• [Assignment] Pick out each line in these entries that contains the string "using".

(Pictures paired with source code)
================================

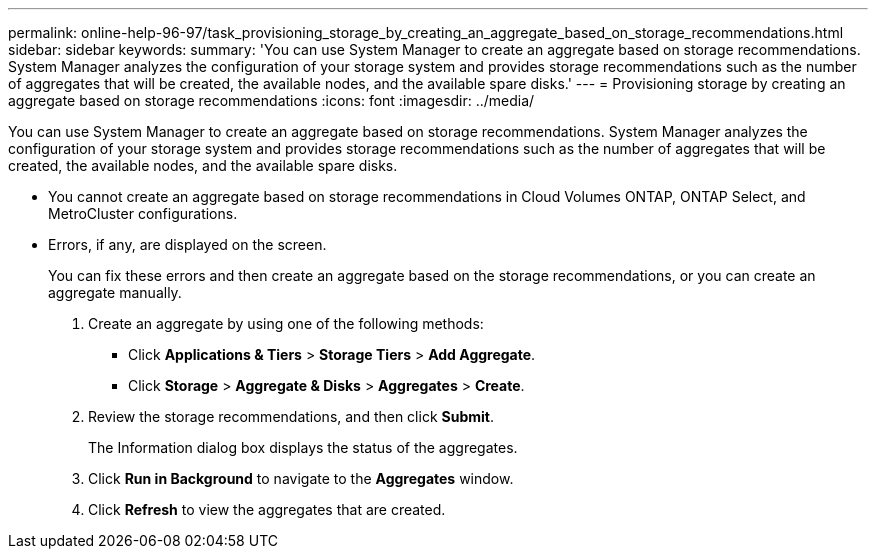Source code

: ---
permalink: online-help-96-97/task_provisioning_storage_by_creating_an_aggregate_based_on_storage_recommendations.html
sidebar: sidebar
keywords: 
summary: 'You can use System Manager to create an aggregate based on storage recommendations. System Manager analyzes the configuration of your storage system and provides storage recommendations such as the number of aggregates that will be created, the available nodes, and the available spare disks.'
---
= Provisioning storage by creating an aggregate based on storage recommendations
:icons: font
:imagesdir: ../media/

[.lead]
You can use System Manager to create an aggregate based on storage recommendations. System Manager analyzes the configuration of your storage system and provides storage recommendations such as the number of aggregates that will be created, the available nodes, and the available spare disks.

* You cannot create an aggregate based on storage recommendations in Cloud Volumes ONTAP, ONTAP Select, and MetroCluster configurations.
* Errors, if any, are displayed on the screen.
+
You can fix these errors and then create an aggregate based on the storage recommendations, or you can create an aggregate manually.

. Create an aggregate by using one of the following methods:
 ** Click *Applications & Tiers* > *Storage Tiers* > *Add Aggregate*.
 ** Click *Storage* > *Aggregate & Disks* > *Aggregates* > *Create*.
. Review the storage recommendations, and then click *Submit*.
+
The Information dialog box displays the status of the aggregates.

. Click *Run in Background* to navigate to the *Aggregates* window.
. Click *Refresh* to view the aggregates that are created.
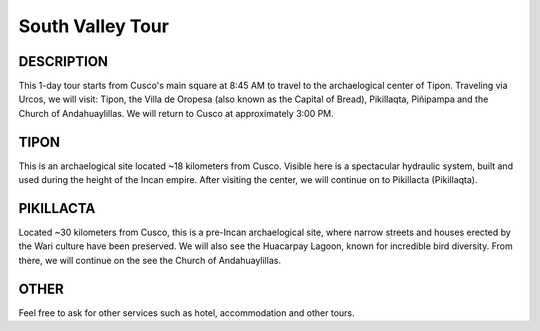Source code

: .. title: Cusco South Valley Tour
.. slug: cusco-south-valley-tour
.. date: 2021-08-15 19:27:51 UTC-07:00
.. tags: 
.. category: 
.. link: 
.. description: 
.. type: text

South Valley Tour
=================

.. image:: /images/south-valley.jpg
    :class: "img-fluid mx-auto d-block my-4"

DESCRIPTION
-----------
This 1-day tour starts from Cusco's main square at 8:45 AM to travel to the archaelogical center of Tipon. Traveling via Urcos, we will visit:  Tipon, the Villa de Oropesa (also known as the Capital of Bread), Pikillaqta, Piñipampa and the Church of Andahuaylillas. We will return to Cusco at approximately 3:00 PM.

TIPON
-----
This is an archaelogical site located ~18 kilometers from Cusco. Visible here is a spectacular hydraulic system, built and used during the height of the Incan empire. After visiting the center, we will continue on to Pikillacta (Pikillaqta).

PIKILLACTA
----------
Located ~30 kilometers from Cusco, this is a pre-Incan archaelogical site, where narrow streets and houses erected by the Wari culture have been preserved. We will also see the Huacarpay Lagoon, known for incredible bird diversity. From there, we will continue on the see the Church of Andahuaylillas.

OTHER
-----
Feel free to ask for other services such as hotel, accommodation and other tours.
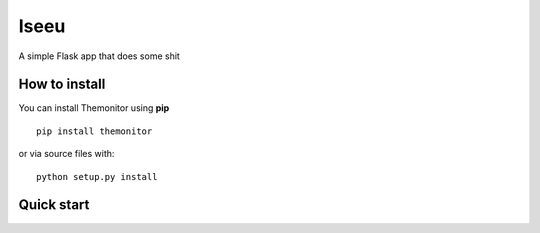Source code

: Iseeu
===================

A simple Flask app that does some shit

How to install
--------------

You can install Themonitor using **pip**

::

    pip install themonitor

or via source files with:

::

    python setup.py install

Quick start
--------------
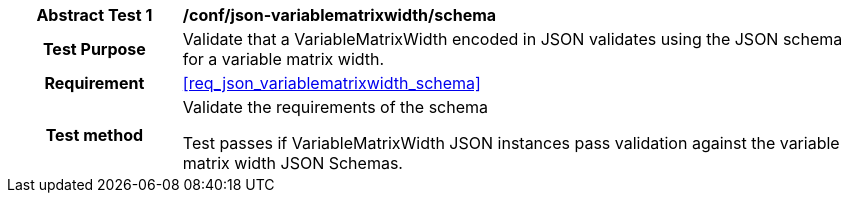 [[ats_json_variablematrixwidth_schema]]
[cols=">20h,<80d",width="100%"]
|===
|*Abstract Test {counter:ats-id}* |*/conf/json-variablematrixwidth/schema*
| Test Purpose | Validate that a VariableMatrixWidth encoded in JSON validates using the JSON schema for a variable matrix width.
|Requirement |<<req_json_variablematrixwidth_schema>>
| Test method | Validate the requirements of the schema

Test passes if VariableMatrixWidth JSON instances pass validation against the variable matrix width JSON Schemas.
|===
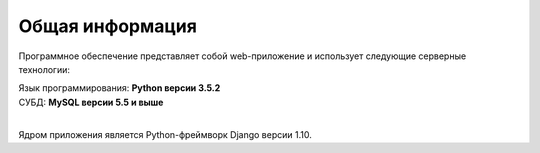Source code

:****************
Общая информация
****************

Программное обеспечение представляет собой web-приложение и использует следующие серверные технологии:

| Язык программирования: **Python версии 3.5.2**
| СУБД: **MySQL версии 5.5 и выше**
|

Ядром приложения является Python-фреймворк Django версии 1.10.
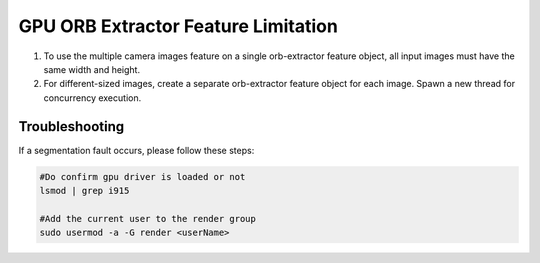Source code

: .. _orb-limitation:

GPU ORB Extractor Feature Limitation
######################################

#. To use the multiple camera images feature on a single orb-extractor feature object, all input images must have the same width and height.  
#. For different-sized images, create a separate orb-extractor feature object for each image. Spawn a new thread for concurrency execution.

Troubleshooting
--------------------------------------------------------------------------------

If a segmentation fault occurs, please follow these steps:

.. code-block::

   #Do confirm gpu driver is loaded or not
   lsmod | grep i915

   #Add the current user to the render group
   sudo usermod -a -G render <userName>


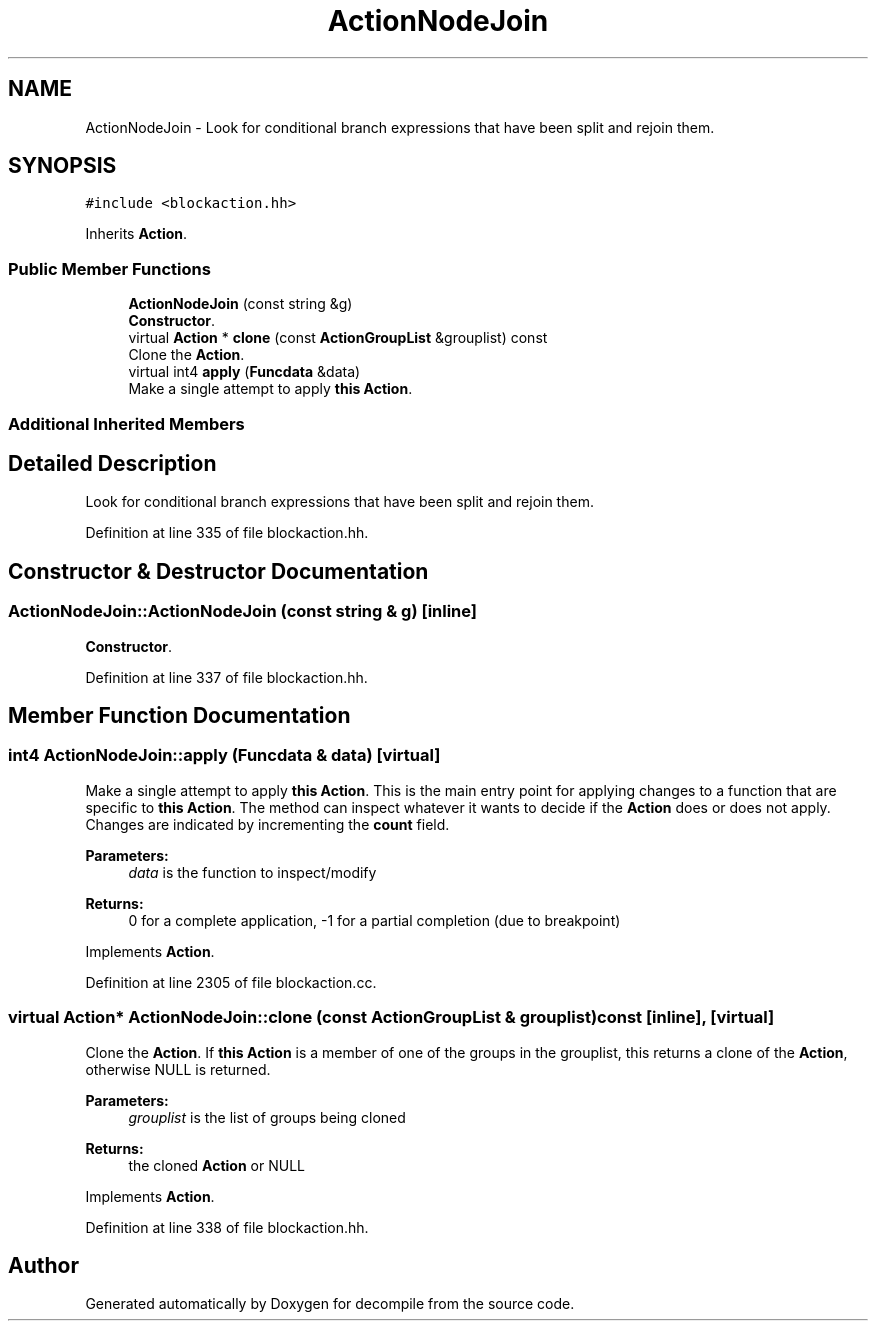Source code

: .TH "ActionNodeJoin" 3 "Sun Apr 14 2019" "decompile" \" -*- nroff -*-
.ad l
.nh
.SH NAME
ActionNodeJoin \- Look for conditional branch expressions that have been split and rejoin them\&.  

.SH SYNOPSIS
.br
.PP
.PP
\fC#include <blockaction\&.hh>\fP
.PP
Inherits \fBAction\fP\&.
.SS "Public Member Functions"

.in +1c
.ti -1c
.RI "\fBActionNodeJoin\fP (const string &g)"
.br
.RI "\fBConstructor\fP\&. "
.ti -1c
.RI "virtual \fBAction\fP * \fBclone\fP (const \fBActionGroupList\fP &grouplist) const"
.br
.RI "Clone the \fBAction\fP\&. "
.ti -1c
.RI "virtual int4 \fBapply\fP (\fBFuncdata\fP &data)"
.br
.RI "Make a single attempt to apply \fBthis\fP \fBAction\fP\&. "
.in -1c
.SS "Additional Inherited Members"
.SH "Detailed Description"
.PP 
Look for conditional branch expressions that have been split and rejoin them\&. 
.PP
Definition at line 335 of file blockaction\&.hh\&.
.SH "Constructor & Destructor Documentation"
.PP 
.SS "ActionNodeJoin::ActionNodeJoin (const string & g)\fC [inline]\fP"

.PP
\fBConstructor\fP\&. 
.PP
Definition at line 337 of file blockaction\&.hh\&.
.SH "Member Function Documentation"
.PP 
.SS "int4 ActionNodeJoin::apply (\fBFuncdata\fP & data)\fC [virtual]\fP"

.PP
Make a single attempt to apply \fBthis\fP \fBAction\fP\&. This is the main entry point for applying changes to a function that are specific to \fBthis\fP \fBAction\fP\&. The method can inspect whatever it wants to decide if the \fBAction\fP does or does not apply\&. Changes are indicated by incrementing the \fBcount\fP field\&. 
.PP
\fBParameters:\fP
.RS 4
\fIdata\fP is the function to inspect/modify 
.RE
.PP
\fBReturns:\fP
.RS 4
0 for a complete application, -1 for a partial completion (due to breakpoint) 
.RE
.PP

.PP
Implements \fBAction\fP\&.
.PP
Definition at line 2305 of file blockaction\&.cc\&.
.SS "virtual \fBAction\fP* ActionNodeJoin::clone (const \fBActionGroupList\fP & grouplist) const\fC [inline]\fP, \fC [virtual]\fP"

.PP
Clone the \fBAction\fP\&. If \fBthis\fP \fBAction\fP is a member of one of the groups in the grouplist, this returns a clone of the \fBAction\fP, otherwise NULL is returned\&. 
.PP
\fBParameters:\fP
.RS 4
\fIgrouplist\fP is the list of groups being cloned 
.RE
.PP
\fBReturns:\fP
.RS 4
the cloned \fBAction\fP or NULL 
.RE
.PP

.PP
Implements \fBAction\fP\&.
.PP
Definition at line 338 of file blockaction\&.hh\&.

.SH "Author"
.PP 
Generated automatically by Doxygen for decompile from the source code\&.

================================

• [Written response]
. Create an aggregate by using one of the following methods:
You can install Themonitor using **pip**
| Test Purpose | Validate that a VariableMatrixWidth encoded in JSON validates using the JSON schema for a variable matrix width.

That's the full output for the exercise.